Designing a Chat System - Mohammadali Bazyar

Why Chat Is Harder Than It Looks

"Send a message" sounds trivial. WhatsApp, Slack, Discord, and Telegram make it look easy. Behind the scenes, real-time messaging is one of the hardest distributed systems problems. You need to deliver every message exactly once, in order, to potentially millions of recipients, with sub-second latency, even when phones go offline mid-conversation.

This article walks through how to design a chat system that handles all of that.

Requirements

Functional

1-on-1 Chat

Send and receive messages between two users.

Group Chat

Up to 1000 members per group. Everyone sees every message.

Presence

Show online/offline status. "Last seen" timestamps.

Read Receipts

Show sent, delivered, and read indicators.

Message History

Persist messages. Allow scrolling back through years of history.

Push Notifications

Notify users on phones when app is closed.

Non-Functional

Latency: end-to-end message delivery in under 200ms p99.
Reliability: messages never lost. Exactly-once delivery semantics.
Order: messages appear in the order they were sent, per conversation.
Scale: 500M daily active users, 100B messages per day.

Capacity Estimation

500M users sending an average of 200 messages per day:

Messages per second: 100B / 86400 = ~1.15M/sec average. Peak ~5M/sec.
Storage per day: 100B * 200 bytes/msg = 20 TB.
Concurrent connections: ~50M simultaneous WebSockets at peak.

The Core Challenge: Real-Time Delivery

Traditional HTTP is request-response. The client asks, the server answers. That's not how chat works. Chat needs the server to push messages to the client without being asked.

Three Approaches to "Push"

Method	How	Latency	Resource Cost
Short Polling	Client asks every N seconds: "any new messages?"	Up to N seconds	High (wasted requests)
Long Polling	Client asks, server holds the connection until a message arrives.	Near-instant	Medium (one connection per user)
WebSockets	Persistent bidirectional connection.	Instant	Lowest (single connection serves both directions)

========

§ Request 1: Could you arrange the entries, from their first line through the line holding "ισχυρότατες ενδείξεις –", inclusive, as a Markdown table with the columns Row and Line, leaving out blank lines?
The chat system article and these entries are unrelated.

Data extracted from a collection
========

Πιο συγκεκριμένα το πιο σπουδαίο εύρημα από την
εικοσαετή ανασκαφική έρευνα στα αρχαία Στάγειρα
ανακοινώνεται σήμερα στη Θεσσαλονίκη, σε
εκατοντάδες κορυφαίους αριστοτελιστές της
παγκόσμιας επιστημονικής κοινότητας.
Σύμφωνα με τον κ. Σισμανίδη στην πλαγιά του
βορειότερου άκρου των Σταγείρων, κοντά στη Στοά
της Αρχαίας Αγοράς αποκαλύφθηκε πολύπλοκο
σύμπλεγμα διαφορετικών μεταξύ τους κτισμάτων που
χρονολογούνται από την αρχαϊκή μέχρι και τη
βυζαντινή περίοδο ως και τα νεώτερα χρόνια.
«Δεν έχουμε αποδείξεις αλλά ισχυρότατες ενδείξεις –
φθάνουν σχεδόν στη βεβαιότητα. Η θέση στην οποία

========

§ Request 2: Could you copy the chat system article word for word, between "Concurrent connections: ~50M" and "serves both directions)", inclusive?

§ Output 1:
| Row | Line |
|---|---|
| 1 | Πιο συγκεκριμένα το πιο σπουδαίο εύρημα από την |
| 2 | εικοσαετή ανασκαφική έρευνα στα αρχαία Στάγειρα |
| 3 | ανακοινώνεται σήμερα στη Θεσσαλονίκη, σε |
| 4 | εκατοντάδες κορυφαίους αριστοτελιστές της |
| 5 | παγκόσμιας επιστημονικής κοινότητας. |
| 6 | Σύμφωνα με τον κ. Σισμανίδη στην πλαγιά του |
| 7 | βορειότερου άκρου των Σταγείρων, κοντά στη Στοά |
| 8 | της Αρχαίας Αγοράς αποκαλύφθηκε πολύπλοκο |
| 9 | σύμπλεγμα διαφορετικών μεταξύ τους κτισμάτων που |
| 10 | χρονολογούνται από την αρχαϊκή μέχρι και τη |
| 11 | βυζαντινή περίοδο ως και τα νεώτερα χρόνια. |
| 12 | «Δεν έχουμε αποδείξεις αλλά ισχυρότατες ενδείξεις – |

§ Output 2:
Concurrent connections: ~50M simultaneous WebSockets at peak.

The Core Challenge: Real-Time Delivery

Traditional HTTP is request-response. The client asks, the server answers. That's not how chat works. Chat needs the server to push messages to the client without being asked.

Three Approaches to "Push"

Method	How	Latency	Resource Cost
Short Polling	Client asks every N seconds: "any new messages?"	Up to N seconds	High (wasted requests)
Long Polling	Client asks, server holds the connection until a message arrives.	Near-instant	Medium (one connection per user)
WebSockets	Persistent bidirectional connection.	Instant	Lowest (single connection serves both directions)